О своем родном городе Эдуард не помнит ничего. Он знает только о существовании города и может сравнить его с другими известными ему подобными городами, такими как Руза, поблизости от которой он долгое время жил. Значит, место рождения Эдуарда — город, в котором и смотреть не на что? У самого Эдуарда совсем не осталось представлений о городе. Объяснение этому очень простое: семья переехала в Москву на следующий год после рождения Эдуарда.
Мать, Наталия Алексеевна Успенская, родилась в 1906 году. Эдуард был ее вторым сыном после Игоря; третий, Юрий, появился на свет в Москве. С Игорем я встретился однажды в Финляндии. Он работал в посольстве по торговой части, но знакомство возобновлять уже не захотел: чиновникам было запрещено общаться с финнами. Позднее Игорь заболел раком легких, и сейчас его уже нет на свете.
Мать получила инженерное образование и работала, главным образом, на различных ткацких фабриках, предприятиях, выпускавших ткани. А отец Успенского Николай Михайлович Успенский родился в 1903 году и закончил строительный институт. Однако эта профессия строителя привела его к конструкциям другого рода. Отец получил в 1938 году квартиру в Москве, так как пошел по партийным путям; новая работа в Центральном комитете гарантировала хорошую и обеспеченную жизнь, хотя и шло время сталинских репрессий. Мать тоже подыскала в Москве соответствующее своему образованию рабочее место. Не многие остаются чахнуть в окрестной провинции, если только попадают в Москву и получают там прописку и квартиру. Ни тогда, ни, собственно, даже теперь, хотя, с другой стороны, крепости богачей сегодня как раз и строятся подальше от города. Однако транспортные пробки и этой форме расселения не благоприятствуют.
Эдуард не хотел вспоминать детство и не очень был в курсе истории жизни своей матери. Та, однако, сама в 1946 году написала два листка под названием «Автобиография»; листки попали мне в руки, и эти обстоятельства явствуют из них. Это единственное наследство матери сохранил брат Эдуарда Юрий. Поскольку мы уже живем в нынешнем времени, брат отсканировал эту крошечную биографию для Эдуарда, который отправил ее мне приложением к письму по электронной почте. Трудно представить такое лет двадцать назад: нет задержек, цензуры, железного занавеса — ничего. Обменяться информацией и даже получить фотографии можно за несколько летящих мгновений хоть с края света.
Биография представляла собой по сути дела куррикулюм — краткую биографическую справку, перечисленные один за другим факты жизни одного человека.

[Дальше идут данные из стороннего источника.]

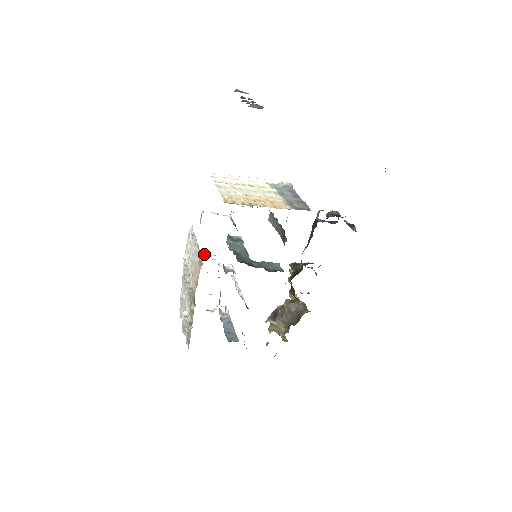
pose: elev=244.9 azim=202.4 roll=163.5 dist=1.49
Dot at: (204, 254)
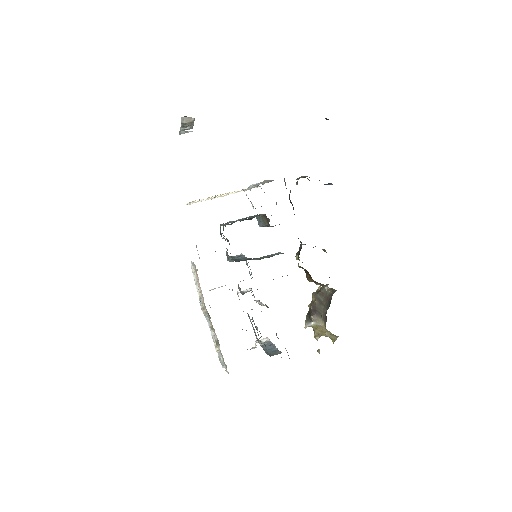
Dot at: (218, 287)
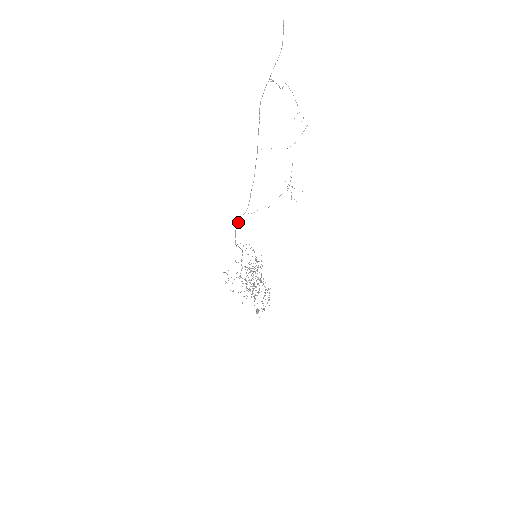
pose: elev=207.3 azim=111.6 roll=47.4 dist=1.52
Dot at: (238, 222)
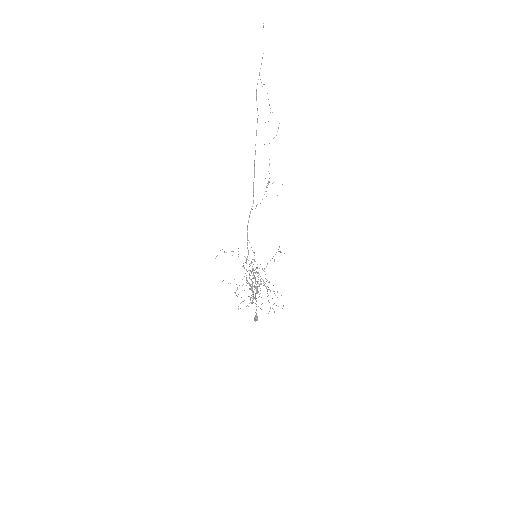
Dot at: (248, 220)
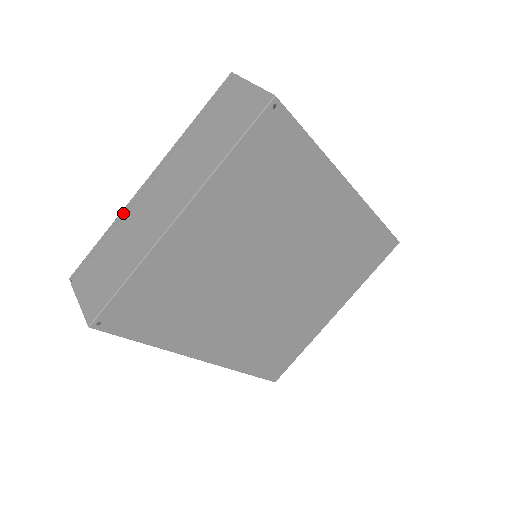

Ничего более персонального в ней не содержится, но момент переселения семьи в Москву из нее явствует. Читать почерк матери было не самым легким делом. Но с помощью увеличительного стекла, силы воли и дополнительных вопросов я в нем все-таки разобрался.
Русский язык своеобразен. Если его ненадолго забросить, приходится опять некоторое время привыкать даже к буквам, а затем как бы проникать внутрь языка. Хотя язык всегда является неким барьером в наших отношениях, постигать жизнь Эдуарда тем не менее легче, чем в большинстве моих исследований. В первый раз я пишу о живущем писателе, моем современнике. Так что я постоянно могу спрашивать обо всем не только у друзей и знакомых Эдуарда, но и у него самого. Эдуард отвечает, когда может, и вспоминает, когда вспоминает — когда хочет вспомнить. А если не вспоминает, старается выяснить. И если не он, так Толя вспоминает и пишет затем, как, собственно, обстояли дела.

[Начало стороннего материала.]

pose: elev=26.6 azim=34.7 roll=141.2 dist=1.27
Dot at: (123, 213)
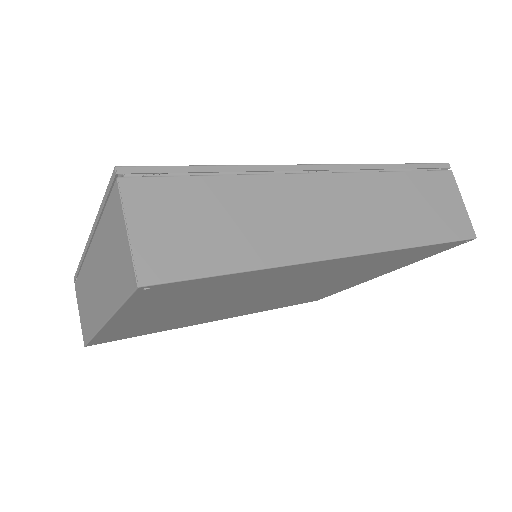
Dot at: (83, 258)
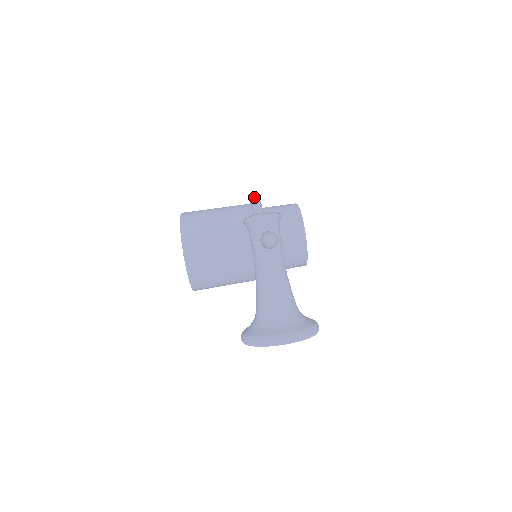
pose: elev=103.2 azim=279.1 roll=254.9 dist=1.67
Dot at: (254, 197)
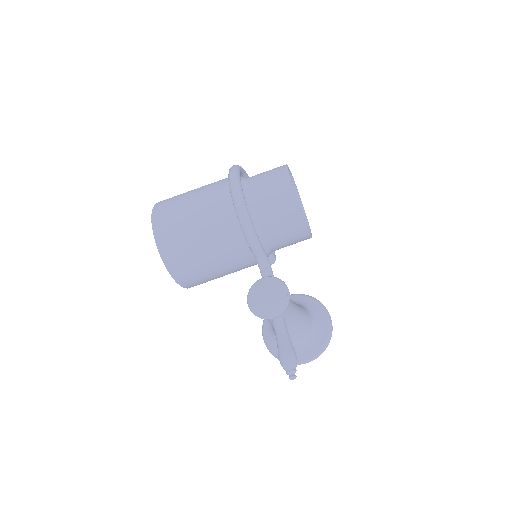
Dot at: (240, 212)
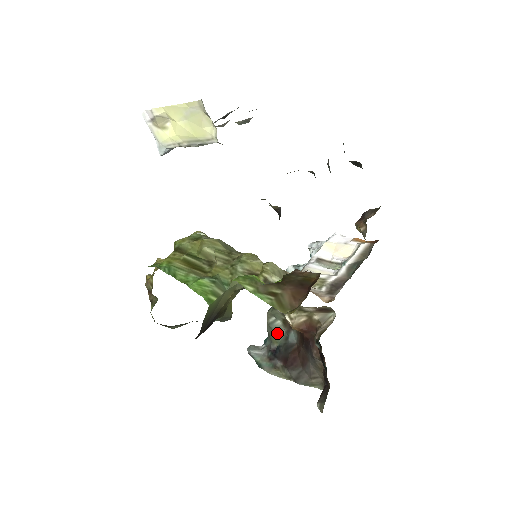
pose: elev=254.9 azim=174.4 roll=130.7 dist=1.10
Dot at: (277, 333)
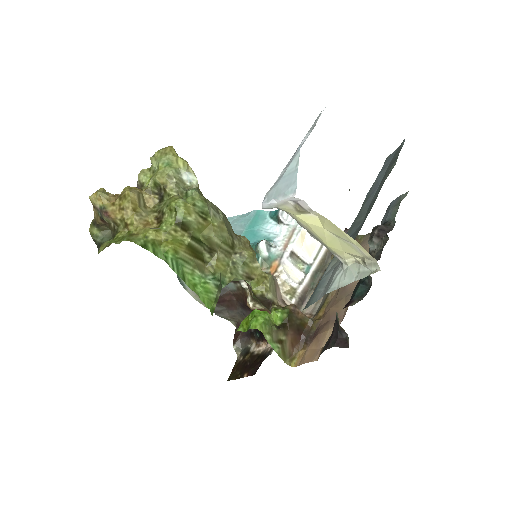
Dot at: occluded
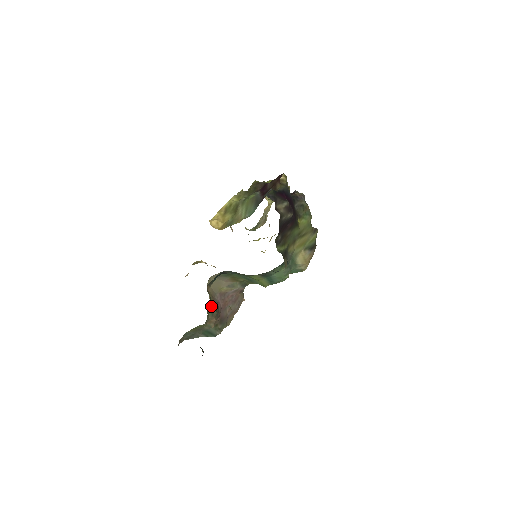
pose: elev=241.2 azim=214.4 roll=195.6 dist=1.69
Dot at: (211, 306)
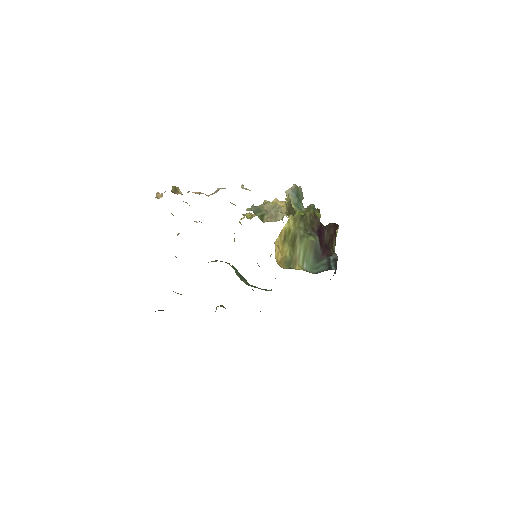
Dot at: occluded
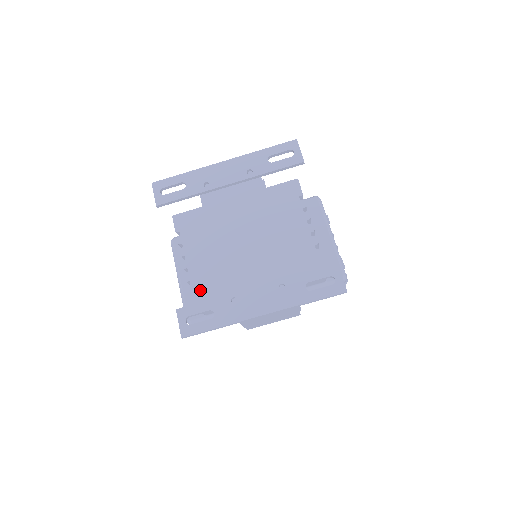
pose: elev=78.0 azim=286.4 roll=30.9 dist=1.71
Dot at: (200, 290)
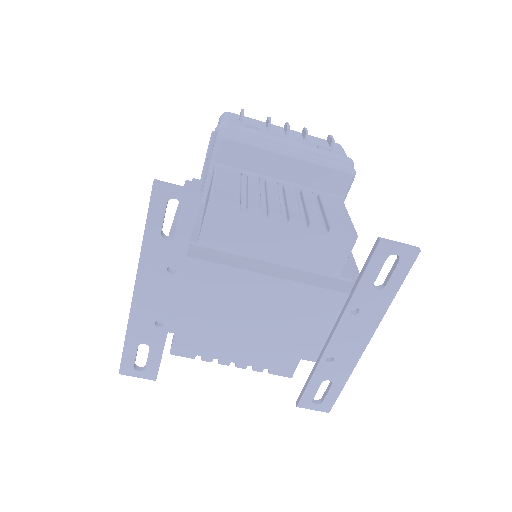
Dot at: (282, 365)
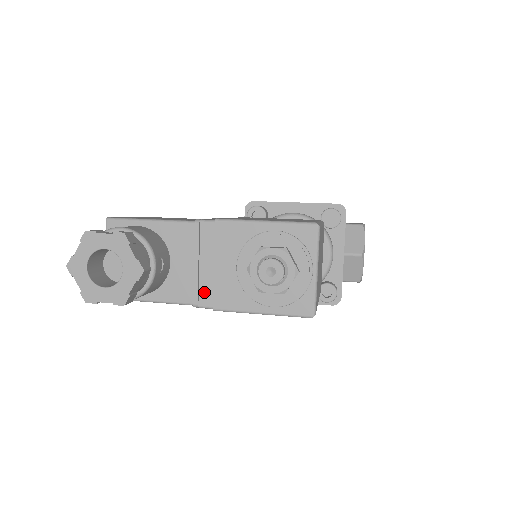
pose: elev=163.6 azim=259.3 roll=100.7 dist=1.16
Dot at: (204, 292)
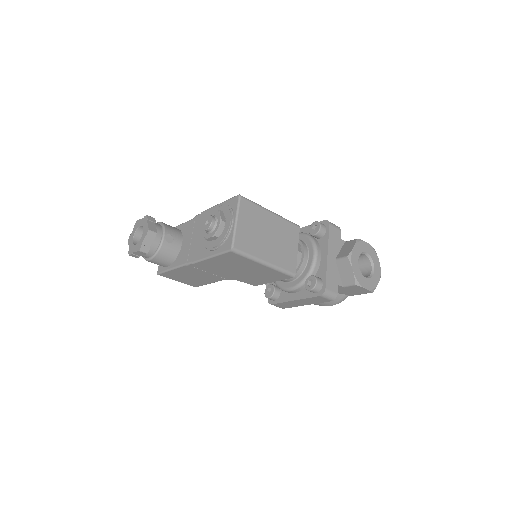
Dot at: (191, 254)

Иногда Эдуард отвечает неохотно, иногда более весело. Я также всегда могу сопоставить его ответы с моими личными воспоминаниями и воспоминаниями окружающих и рассматривать их вместе и по отдельности. Моя свобода в том, что я пишу не биографию в чистом виде, а хронику воспоминаний, главным образом, воспоминаний о совместных поездках и встречах. О его пути, а тем самым и о моем собственном.
Однако то и дело всплывают и новые факты, и новая информация. Когда я пишу письмо по электронной почте и спрашиваю, были ли его детство и юность счастливыми, Эдуард, который часто немногословен (ведь и книги его по стилю таковы, хотя внутри пространны), отвечает мне тут же:
«Ханну, что, собственно, такое юность? Я смутно помню предвоенные годы. У отца была дача, которую он получил в пользование от ЦК коммунистической партии, где отец работал. Из дачи я помню трехколесный велосипед с металлическими колесами, какую-то воду и зелень. Вот и все».